Sophia Noirot has her hands full, between acting as saleswoman for the shop that she and her two sisters run by day and by night as a writer for the scandal sheets of London. She makes her sisters’ dresses sound incredible by burying their descriptions inside the salacious stories that London’s gossips spread around town each and every day. But Sophy’s mission to make her shop a success keeps getting interrupted by the Earl of Longmore, who can’t get her big blue eyes out of his mind. When Longmore’s sister, the shop’s biggest patron, makes a monumental mistake and creates a scandal of her own, though, Sophy can’t abandon either of them to their fate.

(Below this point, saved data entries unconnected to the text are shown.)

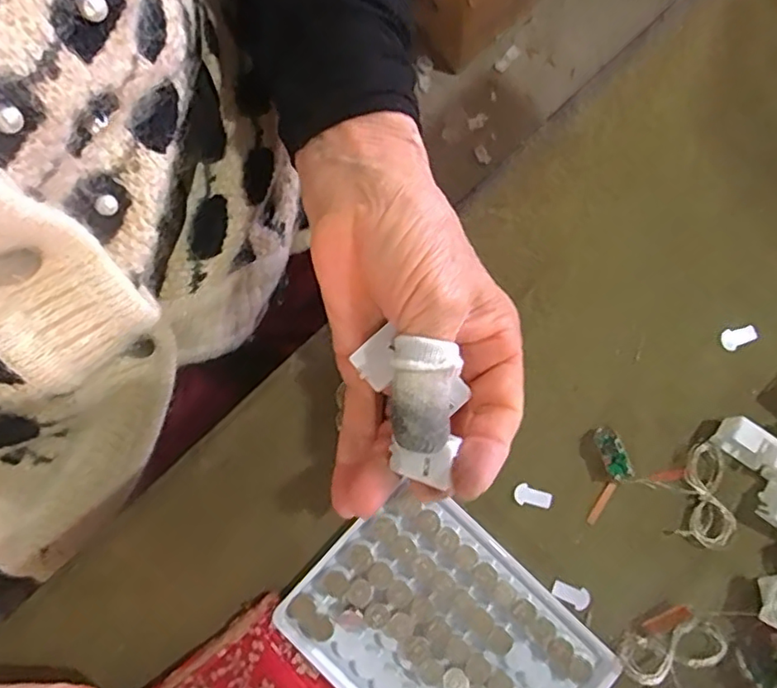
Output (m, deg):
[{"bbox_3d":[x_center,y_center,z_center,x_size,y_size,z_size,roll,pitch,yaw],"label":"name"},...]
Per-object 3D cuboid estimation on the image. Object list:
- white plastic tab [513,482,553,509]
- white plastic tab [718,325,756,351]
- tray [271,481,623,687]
[{"bbox_3d":[0.067,0.071,0.282,0.018,0.004,0.009,18,80,3],"label":"white plastic tab"},{"bbox_3d":[0.172,-0.004,0.297,0.016,0.004,0.010,-27,80,-5],"label":"white plastic tab"},{"bbox_3d":[0.026,0.132,0.268,0.127,0.010,0.092,43,82,7],"label":"tray"}]

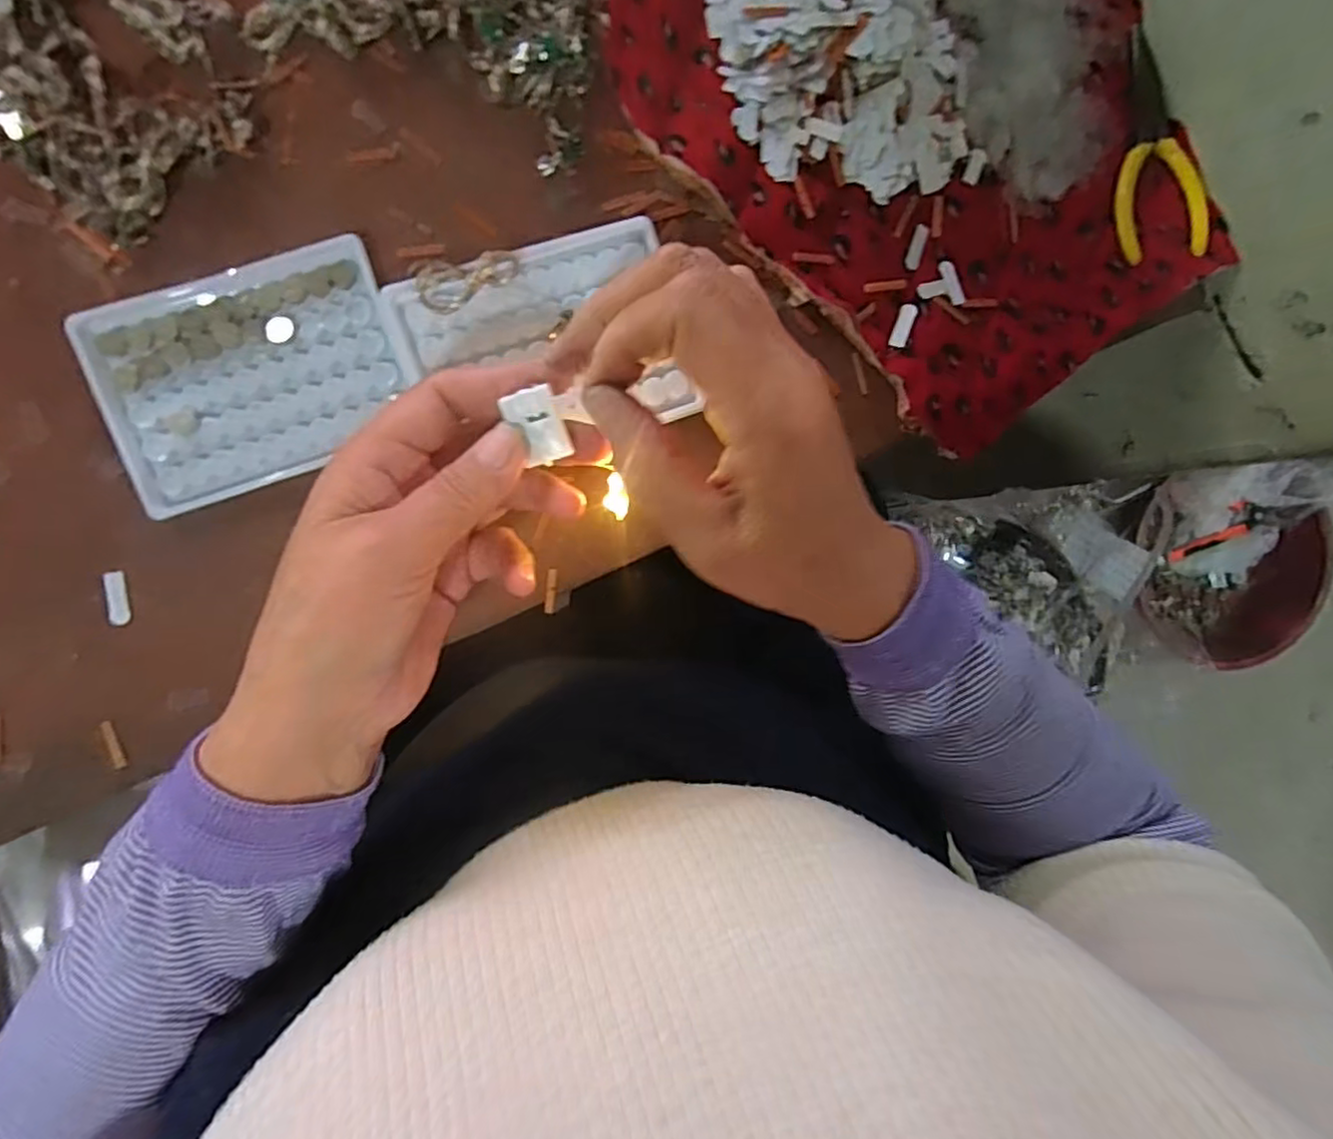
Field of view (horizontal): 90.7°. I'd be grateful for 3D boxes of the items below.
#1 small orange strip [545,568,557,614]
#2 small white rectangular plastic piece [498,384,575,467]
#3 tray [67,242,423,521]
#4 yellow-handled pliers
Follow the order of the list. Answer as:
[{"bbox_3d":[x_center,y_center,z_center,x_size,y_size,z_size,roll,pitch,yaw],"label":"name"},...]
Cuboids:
[{"bbox_3d":[-0.057,0.011,0.327,0.005,0.004,0.022,5,92,-8],"label":"small orange strip"},{"bbox_3d":[-0.047,-0.052,0.242,0.019,0.007,0.025,-23,95,-6],"label":"small white rectangular plastic piece"},{"bbox_3d":[-0.188,-0.091,0.303,0.131,0.007,0.097,-21,95,-6],"label":"tray"},{"bbox_3d":[0.263,-0.227,0.354,0.047,0.008,0.117,-9,94,-7],"label":"yellow-handled pliers"}]

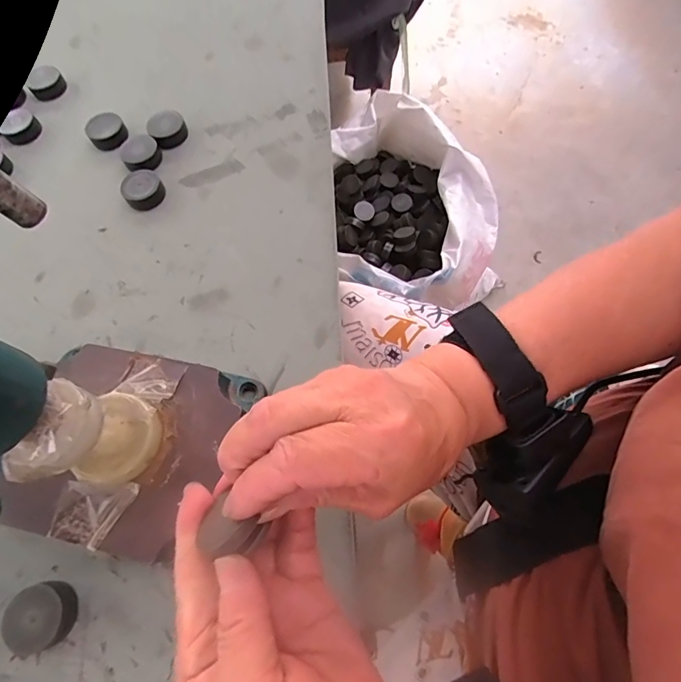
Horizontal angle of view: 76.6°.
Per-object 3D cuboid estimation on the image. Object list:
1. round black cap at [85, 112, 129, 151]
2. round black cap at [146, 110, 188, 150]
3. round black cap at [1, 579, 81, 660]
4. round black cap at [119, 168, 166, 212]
[{"bbox_3d":[-0.210,-0.188,0.388,0.032,0.016,0.033,-1,66,3],"label":"round black cap"},{"bbox_3d":[-0.153,-0.188,0.383,0.032,0.014,0.031,-1,66,3],"label":"round black cap"},{"bbox_3d":[-0.166,0.153,0.238,0.031,0.016,0.031,-37,69,-13],"label":"round black cap"},{"bbox_3d":[-0.165,-0.126,0.358,0.029,0.014,0.032,32,71,16],"label":"round black cap"}]

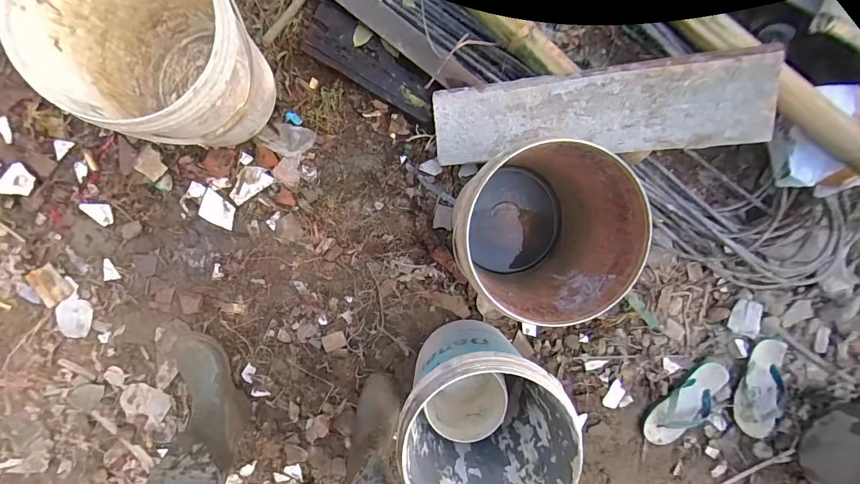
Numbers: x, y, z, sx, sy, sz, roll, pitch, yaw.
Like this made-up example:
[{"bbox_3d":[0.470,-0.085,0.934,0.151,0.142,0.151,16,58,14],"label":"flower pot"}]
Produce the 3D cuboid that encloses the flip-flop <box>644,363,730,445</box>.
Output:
[{"bbox_3d":[0.673,0.426,1.012,0.108,0.043,0.255,40,88,-4],"label":"flip-flop"}]

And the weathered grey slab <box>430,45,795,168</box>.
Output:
[{"bbox_3d":[0.326,-0.265,0.802,0.638,0.020,0.165,-1,108,16],"label":"weathered grey slab"}]

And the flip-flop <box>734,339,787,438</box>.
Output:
[{"bbox_3d":[0.855,0.379,1.005,0.114,0.027,0.247,1,91,-3],"label":"flip-flop"}]

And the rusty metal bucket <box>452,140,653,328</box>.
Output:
[{"bbox_3d":[0.196,-0.023,0.804,0.296,0.380,0.302,0,91,-4],"label":"rusty metal bucket"}]

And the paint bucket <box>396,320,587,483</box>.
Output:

I have a strange relationship with Loretta Chase’s writing. I didn’t really fall in love with several of her earlier books, like Not Quite a Lady. I flat out disliked Don’t Tempt Me. I liked Captives of the Night, but still haven’t managed to read Lord of Scoundrels. But one of her books that I did read was Silk is for Seduction, and I enjoyed that far more than any of the others, to the extent that I still remember it fairly well. So when I was offered the opportunity to continue reading that series, I didn’t say no.
I unfortunately can’t say I absolutely loved the emotions in this book like I did with the last, but Scandal Wears Satin is still a very satisfying and heart-warming read at the core of it. In this case, I loved Sophy, and Chase’s way of speaking in all capitals to indicate her slightly melodramatic tendencies. I found it honestly very amusing, and I could really see why Longmore was completely enchanted with her. I didn’t find one of the world’s most compelling heroes, though, to be honest; I could understand his worries about his sister, but nothing about him has particularly landed in my mind as a notable feature.
As usual, some of the plot here was more or less ridiculous. I had to roll my eyes at Clara running away on her engagement and where she actually ended up; it just seemed a little bit overdone, a clever way of throwing the hero and the heroine together. I was also very disappointed in Clara herself; after actually throwing off a duke in the last book, saying that she deserved better, and coming into her own, I’d never have anticipating that she’d immediately end up in a compromising situation with a fortune hunter and ruin it all.
There are also the standard barriers to an earl marrying a simple commoner which have to be overcome at the same time; bad enough that the duke who was supposed to marry Clara married a commoner himself, but for Longmore to do it creates an even bigger obstacle in society’s minds. I had to remind myself that I’m not actually reading this for a realistic portrayal of society.
In spite of all that, I did genuinely enjoy reading this book. While I can see its faults fairly clearly, the romance between the main characters somehow works, and works well. I’m definitely looking forward to reading about the third of the Noirot sisters, and I’m certainly hoping that Clara gets her happy ending. Maybe she’ll rediscover that woman she found in Silk is for Seduction.